What is being asked:
Apart from the pictures, print the data below exactly as given.
START The data
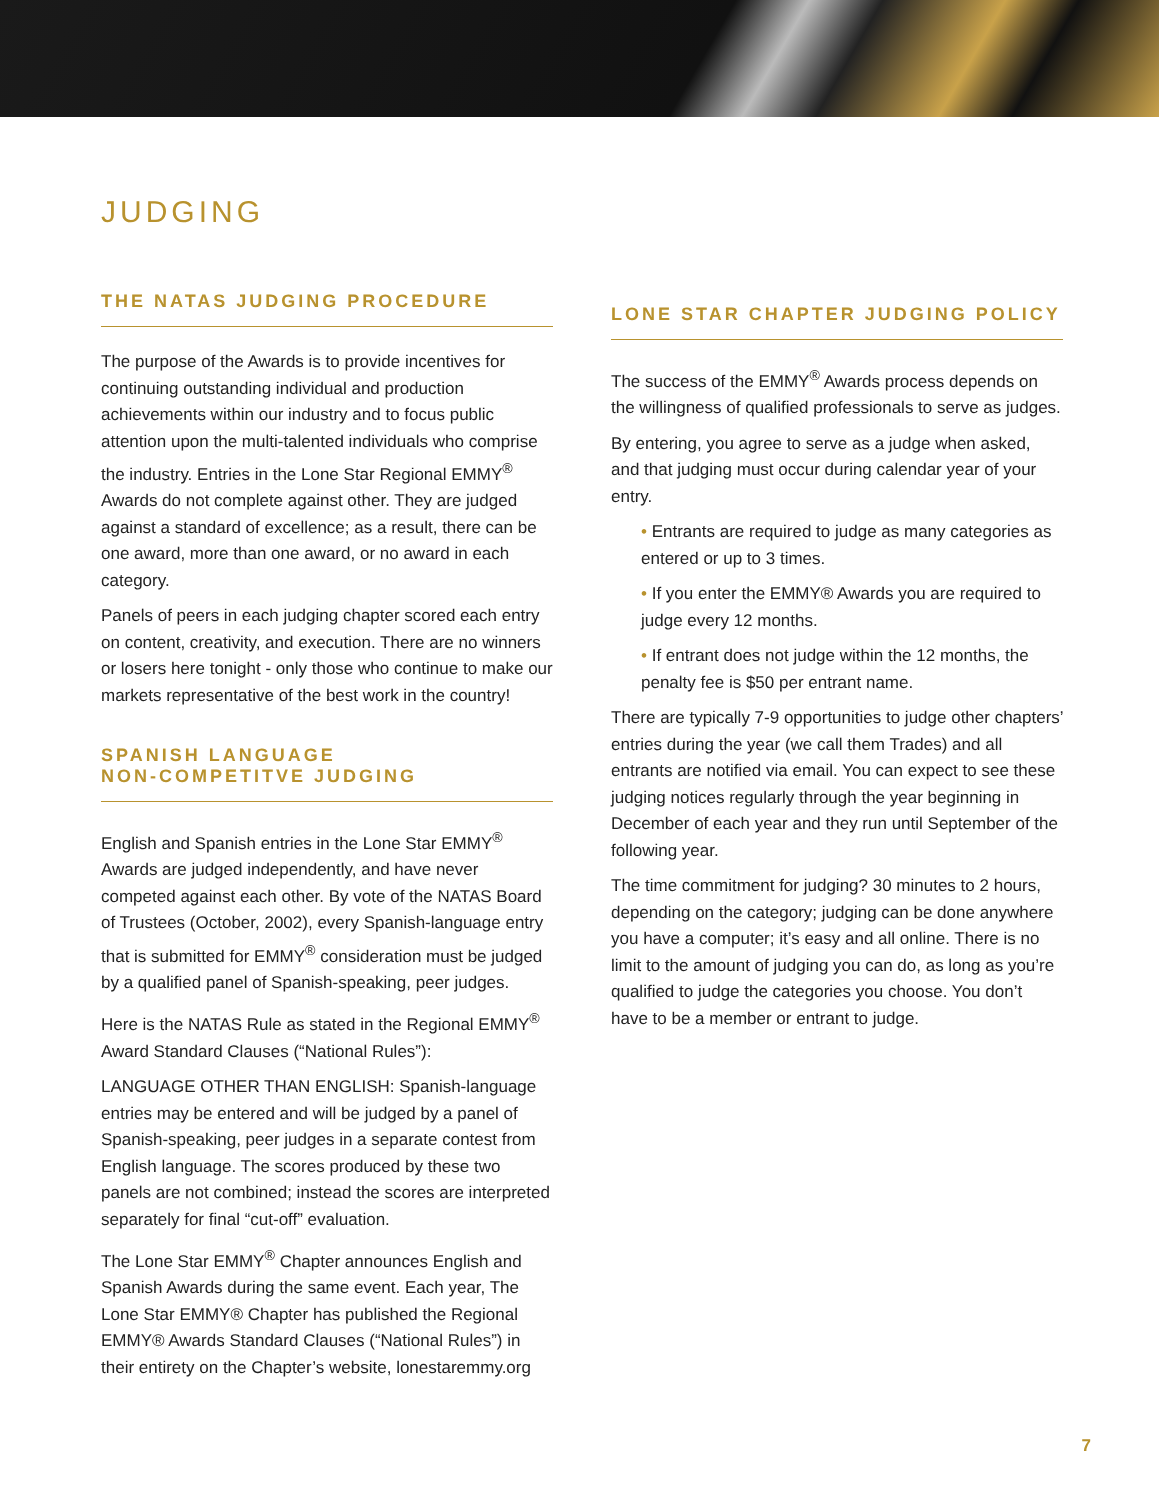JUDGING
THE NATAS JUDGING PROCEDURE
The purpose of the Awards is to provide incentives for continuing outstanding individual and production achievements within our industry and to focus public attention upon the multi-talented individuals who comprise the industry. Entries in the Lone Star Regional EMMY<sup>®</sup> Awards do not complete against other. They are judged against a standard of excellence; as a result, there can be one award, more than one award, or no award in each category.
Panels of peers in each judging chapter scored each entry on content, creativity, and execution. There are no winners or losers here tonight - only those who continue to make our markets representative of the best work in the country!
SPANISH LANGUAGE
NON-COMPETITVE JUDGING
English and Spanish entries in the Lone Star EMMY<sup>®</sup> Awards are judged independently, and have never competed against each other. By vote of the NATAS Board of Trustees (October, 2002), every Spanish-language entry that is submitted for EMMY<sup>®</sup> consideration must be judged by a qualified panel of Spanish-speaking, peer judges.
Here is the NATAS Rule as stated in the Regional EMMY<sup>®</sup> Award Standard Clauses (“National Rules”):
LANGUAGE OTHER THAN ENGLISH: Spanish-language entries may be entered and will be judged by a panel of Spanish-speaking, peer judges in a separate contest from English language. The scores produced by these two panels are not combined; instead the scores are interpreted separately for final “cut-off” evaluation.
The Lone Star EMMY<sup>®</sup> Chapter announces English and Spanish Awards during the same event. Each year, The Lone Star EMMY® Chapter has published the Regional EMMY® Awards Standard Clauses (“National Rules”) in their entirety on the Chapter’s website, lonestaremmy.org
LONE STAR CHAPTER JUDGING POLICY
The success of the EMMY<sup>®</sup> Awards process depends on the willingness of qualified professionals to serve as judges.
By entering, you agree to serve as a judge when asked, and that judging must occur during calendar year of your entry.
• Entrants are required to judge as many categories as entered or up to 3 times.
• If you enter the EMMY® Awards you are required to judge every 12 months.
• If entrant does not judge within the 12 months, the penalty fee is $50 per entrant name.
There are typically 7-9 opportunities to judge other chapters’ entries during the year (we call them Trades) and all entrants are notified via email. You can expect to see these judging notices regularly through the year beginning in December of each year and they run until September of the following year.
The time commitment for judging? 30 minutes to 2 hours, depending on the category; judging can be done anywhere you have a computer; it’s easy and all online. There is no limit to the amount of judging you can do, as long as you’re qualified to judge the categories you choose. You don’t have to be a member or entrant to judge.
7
END The data
Exercise answer:
JUDGING
THE NATAS JUDGING PROCEDURE
The purpose of the Awards is to provide incentives for continuing outstanding individual and production achievements within our industry and to focus public attention upon the multi-talented individuals who comprise the industry. Entries in the Lone Star Regional EMMY<sup>®</sup> Awards do not complete against other. They are judged against a standard of excellence; as a result, there can be one award, more than one award, or no award in each category.
Panels of peers in each judging chapter scored each entry on content, creativity, and execution. There are no winners or losers here tonight - only those who continue to make our markets representative of the best work in the country!
SPANISH LANGUAGE
NON-COMPETITVE JUDGING
English and Spanish entries in the Lone Star EMMY<sup>®</sup> Awards are judged independently, and have never competed against each other. By vote of the NATAS Board of Trustees (October, 2002), every Spanish-language entry that is submitted for EMMY<sup>®</sup> consideration must be judged by a qualified panel of Spanish-speaking, peer judges.
Here is the NATAS Rule as stated in the Regional EMMY<sup>®</sup> Award Standard Clauses (“National Rules”):
LANGUAGE OTHER THAN ENGLISH: Spanish-language entries may be entered and will be judged by a panel of Spanish-speaking, peer judges in a separate contest from English language. The scores produced by these two panels are not combined; instead the scores are interpreted separately for final “cut-off” evaluation.
The Lone Star EMMY<sup>®</sup> Chapter announces English and Spanish Awards during the same event. Each year, The Lone Star EMMY® Chapter has published the Regional EMMY® Awards Standard Clauses (“National Rules”) in their entirety on the Chapter’s website, lonestaremmy.org
LONE STAR CHAPTER JUDGING POLICY
The success of the EMMY<sup>®</sup> Awards process depends on the willingness of qualified professionals to serve as judges.
By entering, you agree to serve as a judge when asked, and that judging must occur during calendar year of your entry.
• Entrants are required to judge as many categories as entered or up to 3 times.
• If you enter the EMMY® Awards you are required to judge every 12 months.
• If entrant does not judge within the 12 months, the penalty fee is $50 per entrant name.
There are typically 7-9 opportunities to judge other chapters’ entries during the year (we call them Trades) and all entrants are notified via email. You can expect to see these judging notices regularly through the year beginning in December of each year and they run until September of the following year.
The time commitment for judging? 30 minutes to 2 hours, depending on the category; judging can be done anywhere you have a computer; it’s easy and all online. There is no limit to the amount of judging you can do, as long as you’re qualified to judge the categories you choose. You don’t have to be a member or entrant to judge.
7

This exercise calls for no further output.